Illustration of the Breast Size Impact on the Body Mass Index
To illustrate the BMI impact of breast size, let’s take two women with identical weights as an example. One is 5’3″ tall with an A-cup bra size, and the other is 5’6″ tall with a D-cup bra size.
BMI is genetically positively correlated with breast size. The larger the breasts, the larger the BMI tends to be. Assuming breast densities are equal (click here for more information about breast density), the woman with a larger bra size carries naturally more fat from her breast than the woman with smaller bra size.
But height and body mass need to be factored in: In our example, the lady with the most significant bra is also taller despite having the same weight. It means that – as a whole – her body fat percentage approximated by her BMI is healthier than the shorter lady exhibiting the same weight.
When Should I Adjust my BMI Results to my Breast Size?
If you are concerned about whether your breast size may be impacting your BMI, calculate first your BMI on a proven BMI calculator such as BMIedge.com.
- If your BMI result falls in the upper end of the healthy BMI range, you are “fine” even if you carry a higher than average amount of fat from your prominent large breast.
- If your BMI result is within a healthy BMI range by only a tiny amount due to your large bra size (ex: your BMI is 20, but you have a D-bras size), you might be slightly underweight.
In short, knowing exactly how the BMI result needs to be adjusted to your breast size is only a relevant question if your BMI is within the healthy range by a tiny amount. In such a case, the official BMI cut-off may be less relevant and require minor adjustments due to a larger or smaller than average amount of “good fat” sitting in your breast.
What the Science Says About the Breast Size Impact on the BMI
For a deeper understanding of how breast size impacts the BMI, please refer to the scientific resources:
- Breast volume is affected by body mass index but not age
- The genetic interplay between body mass index, breast size
- Body Mass Index and Breast Size in Women: Same or Different Genes?
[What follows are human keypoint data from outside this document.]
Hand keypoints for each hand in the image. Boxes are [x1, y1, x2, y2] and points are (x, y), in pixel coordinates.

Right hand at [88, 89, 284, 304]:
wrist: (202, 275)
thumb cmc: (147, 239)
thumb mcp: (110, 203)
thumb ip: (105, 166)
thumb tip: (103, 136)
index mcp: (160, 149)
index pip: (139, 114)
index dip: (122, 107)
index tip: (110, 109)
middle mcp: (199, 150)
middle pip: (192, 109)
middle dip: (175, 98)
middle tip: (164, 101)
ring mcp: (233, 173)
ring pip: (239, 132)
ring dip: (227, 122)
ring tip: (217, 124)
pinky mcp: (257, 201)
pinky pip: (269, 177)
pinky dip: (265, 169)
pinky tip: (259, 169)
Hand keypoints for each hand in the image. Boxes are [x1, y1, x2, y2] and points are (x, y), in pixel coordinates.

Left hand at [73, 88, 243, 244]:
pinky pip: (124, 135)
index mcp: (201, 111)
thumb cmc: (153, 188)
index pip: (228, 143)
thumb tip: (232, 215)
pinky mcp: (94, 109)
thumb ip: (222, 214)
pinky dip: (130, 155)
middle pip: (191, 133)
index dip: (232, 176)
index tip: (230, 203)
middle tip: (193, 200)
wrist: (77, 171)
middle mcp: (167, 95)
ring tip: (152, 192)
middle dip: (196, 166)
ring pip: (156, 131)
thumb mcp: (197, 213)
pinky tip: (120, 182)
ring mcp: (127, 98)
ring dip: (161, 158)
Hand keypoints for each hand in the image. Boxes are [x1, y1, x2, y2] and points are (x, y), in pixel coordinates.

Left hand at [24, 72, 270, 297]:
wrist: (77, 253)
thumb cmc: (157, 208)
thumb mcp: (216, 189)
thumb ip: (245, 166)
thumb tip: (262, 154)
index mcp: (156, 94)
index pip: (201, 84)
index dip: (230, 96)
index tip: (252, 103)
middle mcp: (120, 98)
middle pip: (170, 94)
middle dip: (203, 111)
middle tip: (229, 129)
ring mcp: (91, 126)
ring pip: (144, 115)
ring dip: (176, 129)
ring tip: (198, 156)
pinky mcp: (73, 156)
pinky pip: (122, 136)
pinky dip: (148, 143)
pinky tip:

Breast Size Impact on BMI: 1 Simple Conclusion
In some cases, your BMI result needs to be adjusted for context, as Asian people do with the so-called Asian BMI. However, knowing exactly how the BMI result needs to be adjusted to your breast size is only a relevant question if your BMI is close to a healthy BMI cut-off.
A few exceptions aside (such as being a professional athlete or a bodybuilder), a BMI result out of the healthy official cut-off is most likely an indication that you are not as fit as you should be regardless of your breast size. Nothing can replace detailed and professional advice from a medical professional. You also may want to talk to your doctor about whether or not you should be wearing bras with smaller cup sizes so that you’re carrying less weight in them. It would not solve excess or lack of body fat, but it could help reduce back pain from having heavy breasts!